Currently, conservative fashion and beauty ideals are having a moment. Driven by trad wife ideals being orchestrated by The Heritage Foundation via Trump and MAGA and even through the MAHA movement. The MAHA movement has been especially able to flourish after covid propagated the rise of the pastel QAnon conspiracy that laid the groundwork especially with privileged, white women. The MAHA movement is built on wellness bros who believe they can optimise their health through biohacking without the use of modern medicine and oftentimes momfluencers who push a stripped back, what they perceive as natural health often achieved with high cost treatments; supplements and general wellness choices of food, exercise etc that can only be accessed by the wealthy, privileged class whilst undermining the scientifically backed systems and healthcare of the general population. Violet Nguyen writes in her article ‘Performative Femininity: the Dirt Behind the “Clean Girl Aesthetic”’: “The Clean Girl aesthetic is ultimately about control of one’s body, environment, and emotions, which requires access to high-end cosmetic products, organic food, and a “slow-living” lifestyle afforded only through class privilege.”

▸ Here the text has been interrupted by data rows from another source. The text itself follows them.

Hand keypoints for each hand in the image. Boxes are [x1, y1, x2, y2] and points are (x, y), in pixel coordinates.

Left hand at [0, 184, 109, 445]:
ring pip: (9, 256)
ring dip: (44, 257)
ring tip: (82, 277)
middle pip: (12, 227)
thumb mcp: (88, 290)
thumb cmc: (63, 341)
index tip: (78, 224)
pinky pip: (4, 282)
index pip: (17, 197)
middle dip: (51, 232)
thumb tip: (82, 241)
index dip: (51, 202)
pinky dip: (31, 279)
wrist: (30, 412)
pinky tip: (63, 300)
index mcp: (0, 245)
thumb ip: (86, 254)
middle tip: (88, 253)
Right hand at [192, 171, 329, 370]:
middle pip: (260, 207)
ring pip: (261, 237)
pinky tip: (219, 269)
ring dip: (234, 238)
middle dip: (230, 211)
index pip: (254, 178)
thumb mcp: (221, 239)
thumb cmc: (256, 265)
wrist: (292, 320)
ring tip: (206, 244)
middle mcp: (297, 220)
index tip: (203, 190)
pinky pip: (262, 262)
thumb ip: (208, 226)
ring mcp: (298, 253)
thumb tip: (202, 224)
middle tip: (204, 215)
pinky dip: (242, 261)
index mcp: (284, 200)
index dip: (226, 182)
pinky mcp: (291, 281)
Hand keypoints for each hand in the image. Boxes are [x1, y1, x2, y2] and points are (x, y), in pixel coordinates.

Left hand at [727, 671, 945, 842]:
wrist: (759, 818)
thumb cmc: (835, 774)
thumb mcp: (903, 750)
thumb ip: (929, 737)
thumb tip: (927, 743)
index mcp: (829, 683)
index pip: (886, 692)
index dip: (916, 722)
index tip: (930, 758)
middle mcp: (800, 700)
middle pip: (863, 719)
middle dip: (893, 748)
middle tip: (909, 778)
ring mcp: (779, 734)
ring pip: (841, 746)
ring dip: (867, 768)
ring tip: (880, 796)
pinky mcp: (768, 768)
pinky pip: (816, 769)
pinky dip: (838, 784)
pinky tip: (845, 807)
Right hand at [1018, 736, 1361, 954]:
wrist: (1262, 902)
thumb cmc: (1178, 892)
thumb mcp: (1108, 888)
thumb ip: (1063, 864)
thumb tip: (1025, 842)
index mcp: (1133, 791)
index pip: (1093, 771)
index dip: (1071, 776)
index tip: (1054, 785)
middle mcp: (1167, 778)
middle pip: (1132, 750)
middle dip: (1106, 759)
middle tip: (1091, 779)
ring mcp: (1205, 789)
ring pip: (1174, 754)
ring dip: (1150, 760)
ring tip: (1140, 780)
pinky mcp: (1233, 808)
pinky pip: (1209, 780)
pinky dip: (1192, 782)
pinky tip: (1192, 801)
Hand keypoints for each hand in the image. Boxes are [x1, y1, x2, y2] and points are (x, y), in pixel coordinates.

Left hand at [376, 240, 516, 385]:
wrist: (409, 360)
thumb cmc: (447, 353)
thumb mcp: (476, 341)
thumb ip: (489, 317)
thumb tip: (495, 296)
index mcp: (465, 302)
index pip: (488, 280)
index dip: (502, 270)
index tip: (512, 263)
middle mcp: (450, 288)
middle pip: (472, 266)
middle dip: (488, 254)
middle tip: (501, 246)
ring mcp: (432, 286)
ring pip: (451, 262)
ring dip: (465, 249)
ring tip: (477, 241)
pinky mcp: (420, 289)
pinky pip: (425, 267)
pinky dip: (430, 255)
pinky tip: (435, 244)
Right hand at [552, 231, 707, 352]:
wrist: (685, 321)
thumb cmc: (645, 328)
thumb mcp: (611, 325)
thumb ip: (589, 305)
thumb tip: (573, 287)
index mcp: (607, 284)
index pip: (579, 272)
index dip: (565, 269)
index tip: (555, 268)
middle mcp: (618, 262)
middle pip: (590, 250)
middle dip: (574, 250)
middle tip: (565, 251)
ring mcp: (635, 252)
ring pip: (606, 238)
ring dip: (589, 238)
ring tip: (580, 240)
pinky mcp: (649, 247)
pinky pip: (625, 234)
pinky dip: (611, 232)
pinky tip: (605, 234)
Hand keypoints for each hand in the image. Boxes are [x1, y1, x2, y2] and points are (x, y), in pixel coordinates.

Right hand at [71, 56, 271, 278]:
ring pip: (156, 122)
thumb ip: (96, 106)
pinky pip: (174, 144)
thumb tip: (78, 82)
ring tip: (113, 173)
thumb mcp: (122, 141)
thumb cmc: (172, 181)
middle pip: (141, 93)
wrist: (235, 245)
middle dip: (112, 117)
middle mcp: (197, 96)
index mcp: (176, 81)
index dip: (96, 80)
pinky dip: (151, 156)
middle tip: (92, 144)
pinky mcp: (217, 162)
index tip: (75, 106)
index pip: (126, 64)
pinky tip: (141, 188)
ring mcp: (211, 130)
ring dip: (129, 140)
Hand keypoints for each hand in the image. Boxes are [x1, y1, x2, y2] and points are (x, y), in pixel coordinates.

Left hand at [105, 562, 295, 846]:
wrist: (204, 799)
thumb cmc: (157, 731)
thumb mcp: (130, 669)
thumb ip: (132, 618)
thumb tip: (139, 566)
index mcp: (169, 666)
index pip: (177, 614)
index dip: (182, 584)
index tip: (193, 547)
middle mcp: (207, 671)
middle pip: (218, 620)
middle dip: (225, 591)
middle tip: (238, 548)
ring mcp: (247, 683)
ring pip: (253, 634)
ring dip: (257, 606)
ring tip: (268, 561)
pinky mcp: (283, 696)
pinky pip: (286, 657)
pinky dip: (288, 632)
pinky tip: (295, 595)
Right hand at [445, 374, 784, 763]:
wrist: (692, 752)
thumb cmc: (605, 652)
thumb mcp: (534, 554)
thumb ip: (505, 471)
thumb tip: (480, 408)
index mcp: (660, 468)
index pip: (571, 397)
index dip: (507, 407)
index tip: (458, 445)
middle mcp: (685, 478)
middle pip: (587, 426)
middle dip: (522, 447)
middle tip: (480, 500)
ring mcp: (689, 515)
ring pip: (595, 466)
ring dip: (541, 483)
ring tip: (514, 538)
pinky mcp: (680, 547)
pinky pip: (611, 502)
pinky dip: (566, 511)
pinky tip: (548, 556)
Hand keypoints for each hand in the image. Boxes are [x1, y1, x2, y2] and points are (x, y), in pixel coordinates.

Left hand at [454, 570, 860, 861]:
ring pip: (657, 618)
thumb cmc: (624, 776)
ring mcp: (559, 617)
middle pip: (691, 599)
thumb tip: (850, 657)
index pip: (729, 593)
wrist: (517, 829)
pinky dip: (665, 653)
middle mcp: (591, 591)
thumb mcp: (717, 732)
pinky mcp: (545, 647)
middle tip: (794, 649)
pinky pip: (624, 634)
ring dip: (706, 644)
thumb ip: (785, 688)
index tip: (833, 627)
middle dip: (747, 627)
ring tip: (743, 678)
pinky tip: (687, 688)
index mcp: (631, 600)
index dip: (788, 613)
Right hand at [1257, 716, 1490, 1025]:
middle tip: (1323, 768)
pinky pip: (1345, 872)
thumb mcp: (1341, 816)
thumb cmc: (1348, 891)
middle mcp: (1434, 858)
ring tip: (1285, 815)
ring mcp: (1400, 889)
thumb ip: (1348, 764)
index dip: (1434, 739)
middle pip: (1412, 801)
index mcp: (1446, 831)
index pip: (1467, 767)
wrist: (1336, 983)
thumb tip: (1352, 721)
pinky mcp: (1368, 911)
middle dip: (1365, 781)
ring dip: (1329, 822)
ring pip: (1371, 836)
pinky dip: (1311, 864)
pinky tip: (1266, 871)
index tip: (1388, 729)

Kaz Ross is a Lecturer at the University of Tasmania’s School of Humanities has said that pastel QAnon was mostly adopted by those interested in “essential oils, crystals, tarot card reading and fortune-telling as in the wellness industry they've already got a big suspicion of authority, you know, pharmaceutical companies, mainstream thinking around diet and exercise.” Dr Ross continues that the uptake of these theories by influencers is motivated by “the business model of generating clicks”.
It is also telling that it is the MAGA/MAHA/privileged white women pushing back against decorative beauty rituals when these very art forms have been driven by black culture ever since long, pointed nails were a symbol of status and elegance in ancient Egypt and the Congo, where beauty and power went hand in hand. Cut to more recent times and maximalist nails and enhancements were driven by an energetic black culture and brought to the mainstream by people like Sharmadean Reid of WAH Nails.
We opened Tropical Popical around the same time WAH Nails was at its peak popularity, but it also happened to be in a recession. At the time, we were able to bring a more affordable model of nail treatment to the table. This worked in much the same way as the lipstick effect - during times of financial instability or crisis, when people don’t have the means to indulge in designer clothes or more expensive beauty treatments and products, getting your nails done can be an affordable gateway to indulge the lil treat mentality without breaking the bank.
We also opened Tropical Popical to be a beauty leveller and weirdly to try and escape beauty ideals. It didn’t matter what size you were, whether you fit into a traditionally beautiful mould or whether you could afford expensive beauty interventions - nails were the great leveller that could make everyone feel great.
At the end of the day, get your nails done or don’t - nobody really cares. But going on a personal tirade against something other people enjoy, that you find to be a waste of time is actually just a waste of time.